— EXERCISE PROMPT —
Print the records exactly as given.

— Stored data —
▽
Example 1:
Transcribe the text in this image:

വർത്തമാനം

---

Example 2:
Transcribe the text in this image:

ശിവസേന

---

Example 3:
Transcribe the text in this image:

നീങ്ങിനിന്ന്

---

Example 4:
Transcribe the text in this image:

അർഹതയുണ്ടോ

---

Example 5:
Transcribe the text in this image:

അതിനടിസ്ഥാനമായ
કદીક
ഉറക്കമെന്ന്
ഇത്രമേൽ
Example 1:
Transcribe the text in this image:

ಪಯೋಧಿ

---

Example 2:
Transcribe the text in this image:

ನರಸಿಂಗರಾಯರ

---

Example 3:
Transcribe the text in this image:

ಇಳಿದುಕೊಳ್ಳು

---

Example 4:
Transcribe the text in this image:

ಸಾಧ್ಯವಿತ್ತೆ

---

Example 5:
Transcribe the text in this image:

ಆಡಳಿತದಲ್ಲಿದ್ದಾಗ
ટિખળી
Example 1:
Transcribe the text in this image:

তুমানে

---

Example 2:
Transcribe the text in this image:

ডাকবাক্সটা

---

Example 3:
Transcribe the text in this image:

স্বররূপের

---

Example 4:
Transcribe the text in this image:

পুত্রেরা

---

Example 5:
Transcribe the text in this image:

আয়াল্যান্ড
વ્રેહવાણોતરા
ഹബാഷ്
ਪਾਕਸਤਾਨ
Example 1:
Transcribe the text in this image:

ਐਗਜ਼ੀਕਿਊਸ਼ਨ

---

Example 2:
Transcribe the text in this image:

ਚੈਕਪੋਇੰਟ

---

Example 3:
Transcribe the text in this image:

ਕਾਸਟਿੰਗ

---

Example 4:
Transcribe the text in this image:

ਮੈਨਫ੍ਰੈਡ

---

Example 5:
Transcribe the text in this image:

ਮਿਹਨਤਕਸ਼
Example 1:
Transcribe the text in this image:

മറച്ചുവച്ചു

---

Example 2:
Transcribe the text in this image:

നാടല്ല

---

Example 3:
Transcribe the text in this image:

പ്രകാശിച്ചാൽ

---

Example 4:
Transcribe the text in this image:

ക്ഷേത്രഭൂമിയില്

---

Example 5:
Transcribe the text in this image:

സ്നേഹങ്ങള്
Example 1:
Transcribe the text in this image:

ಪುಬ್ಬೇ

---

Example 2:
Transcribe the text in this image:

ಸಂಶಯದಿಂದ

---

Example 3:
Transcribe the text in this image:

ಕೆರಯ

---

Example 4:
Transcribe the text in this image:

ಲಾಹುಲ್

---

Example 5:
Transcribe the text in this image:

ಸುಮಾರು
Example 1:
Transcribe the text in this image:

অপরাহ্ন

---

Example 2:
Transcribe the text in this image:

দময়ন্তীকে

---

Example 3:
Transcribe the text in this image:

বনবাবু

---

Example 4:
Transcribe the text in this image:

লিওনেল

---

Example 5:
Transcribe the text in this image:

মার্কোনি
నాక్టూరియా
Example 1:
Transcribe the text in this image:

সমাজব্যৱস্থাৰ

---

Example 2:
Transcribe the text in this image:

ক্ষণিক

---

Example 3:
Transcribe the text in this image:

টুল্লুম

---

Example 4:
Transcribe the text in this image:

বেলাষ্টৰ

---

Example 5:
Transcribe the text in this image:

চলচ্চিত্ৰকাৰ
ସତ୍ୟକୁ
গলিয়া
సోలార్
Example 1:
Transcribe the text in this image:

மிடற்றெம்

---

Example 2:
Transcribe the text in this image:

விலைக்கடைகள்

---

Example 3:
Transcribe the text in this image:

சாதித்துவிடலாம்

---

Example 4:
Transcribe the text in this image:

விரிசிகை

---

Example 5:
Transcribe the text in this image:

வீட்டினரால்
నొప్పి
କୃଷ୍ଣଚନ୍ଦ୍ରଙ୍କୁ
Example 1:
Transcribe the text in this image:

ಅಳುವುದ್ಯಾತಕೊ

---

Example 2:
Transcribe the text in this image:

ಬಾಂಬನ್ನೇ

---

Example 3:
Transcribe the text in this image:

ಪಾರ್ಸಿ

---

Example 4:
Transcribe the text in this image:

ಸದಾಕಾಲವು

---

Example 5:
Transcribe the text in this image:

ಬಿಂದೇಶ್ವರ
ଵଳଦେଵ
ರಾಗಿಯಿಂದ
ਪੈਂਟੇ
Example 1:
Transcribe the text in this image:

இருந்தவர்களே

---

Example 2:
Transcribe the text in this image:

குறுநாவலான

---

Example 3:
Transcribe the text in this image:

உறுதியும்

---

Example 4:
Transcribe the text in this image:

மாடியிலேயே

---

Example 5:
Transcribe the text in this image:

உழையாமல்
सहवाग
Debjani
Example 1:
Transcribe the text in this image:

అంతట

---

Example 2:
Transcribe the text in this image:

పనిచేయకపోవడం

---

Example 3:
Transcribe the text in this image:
△
— COMPLETED TASK —
Example 1:
Transcribe the text in this image:

വർത്തമാനം

---

Example 2:
Transcribe the text in this image:

ശിവസേന

---

Example 3:
Transcribe the text in this image:

നീങ്ങിനിന്ന്

---

Example 4:
Transcribe the text in this image:

അർഹതയുണ്ടോ

---

Example 5:
Transcribe the text in this image:

അതിനടിസ്ഥാനമായ
કદીક
ഉറക്കമെന്ന്
ഇത്രമേൽ
Example 1:
Transcribe the text in this image:

ಪಯೋಧಿ

---

Example 2:
Transcribe the text in this image:

ನರಸಿಂಗರಾಯರ

---

Example 3:
Transcribe the text in this image:

ಇಳಿದುಕೊಳ್ಳು

---

Example 4:
Transcribe the text in this image:

ಸಾಧ್ಯವಿತ್ತೆ

---

Example 5:
Transcribe the text in this image:

ಆಡಳಿತದಲ್ಲಿದ್ದಾಗ
ટિખળી
Example 1:
Transcribe the text in this image:

তুমানে

---

Example 2:
Transcribe the text in this image:

ডাকবাক্সটা

---

Example 3:
Transcribe the text in this image:

স্বররূপের

---

Example 4:
Transcribe the text in this image:

পুত্রেরা

---

Example 5:
Transcribe the text in this image:

আয়াল্যান্ড
વ્રેહવાણોતરા
ഹബാഷ്
ਪਾਕਸਤਾਨ
Example 1:
Transcribe the text in this image:

ਐਗਜ਼ੀਕਿਊਸ਼ਨ

---

Example 2:
Transcribe the text in this image:

ਚੈਕਪੋਇੰਟ

---

Example 3:
Transcribe the text in this image:

ਕਾਸਟਿੰਗ

---

Example 4:
Transcribe the text in this image:

ਮੈਨਫ੍ਰੈਡ

---

Example 5:
Transcribe the text in this image:

ਮਿਹਨਤਕਸ਼
Example 1:
Transcribe the text in this image:

മറച്ചുവച്ചു

---

Example 2:
Transcribe the text in this image:

നാടല്ല

---

Example 3:
Transcribe the text in this image:

പ്രകാശിച്ചാൽ

---

Example 4:
Transcribe the text in this image:

ക്ഷേത്രഭൂമിയില്

---

Example 5:
Transcribe the text in this image:

സ്നേഹങ്ങള്
Example 1:
Transcribe the text in this image:

ಪುಬ್ಬೇ

---

Example 2:
Transcribe the text in this image:

ಸಂಶಯದಿಂದ

---

Example 3:
Transcribe the text in this image:

ಕೆರಯ

---

Example 4:
Transcribe the text in this image:

ಲಾಹುಲ್

---

Example 5:
Transcribe the text in this image:

ಸುಮಾರು
Example 1:
Transcribe the text in this image:

অপরাহ্ন

---

Example 2:
Transcribe the text in this image:

দময়ন্তীকে

---

Example 3:
Transcribe the text in this image:

বনবাবু

---

Example 4:
Transcribe the text in this image:

লিওনেল

---

Example 5:
Transcribe the text in this image:

মার্কোনি
నాక్టూరియా
Example 1:
Transcribe the text in this image:

সমাজব্যৱস্থাৰ

---

Example 2:
Transcribe the text in this image:

ক্ষণিক

---

Example 3:
Transcribe the text in this image:

টুল্লুম

---

Example 4:
Transcribe the text in this image:

বেলাষ্টৰ

---

Example 5:
Transcribe the text in this image:

চলচ্চিত্ৰকাৰ
ସତ୍ୟକୁ
গলিয়া
సోలార్
Example 1:
Transcribe the text in this image:

மிடற்றெம்

---

Example 2:
Transcribe the text in this image:

விலைக்கடைகள்

---

Example 3:
Transcribe the text in this image:

சாதித்துவிடலாம்

---

Example 4:
Transcribe the text in this image:

விரிசிகை

---

Example 5:
Transcribe the text in this image:

வீட்டினரால்
నొప్పి
କୃଷ୍ଣଚନ୍ଦ୍ରଙ୍କୁ
Example 1:
Transcribe the text in this image:

ಅಳುವುದ್ಯಾತಕೊ

---

Example 2:
Transcribe the text in this image:

ಬಾಂಬನ್ನೇ

---

Example 3:
Transcribe the text in this image:

ಪಾರ್ಸಿ

---

Example 4:
Transcribe the text in this image:

ಸದಾಕಾಲವು

---

Example 5:
Transcribe the text in this image:

ಬಿಂದೇಶ್ವರ
ଵଳଦେଵ
ರಾಗಿಯಿಂದ
ਪੈਂਟੇ
Example 1:
Transcribe the text in this image:

இருந்தவர்களே

---

Example 2:
Transcribe the text in this image:

குறுநாவலான

---

Example 3:
Transcribe the text in this image:

உறுதியும்

---

Example 4:
Transcribe the text in this image:

மாடியிலேயே

---

Example 5:
Transcribe the text in this image:

உழையாமல்
सहवाग
Debjani
Example 1:
Transcribe the text in this image:

అంతట

---

Example 2:
Transcribe the text in this image:

పనిచేయకపోవడం

---

Example 3:
Transcribe the text in this image:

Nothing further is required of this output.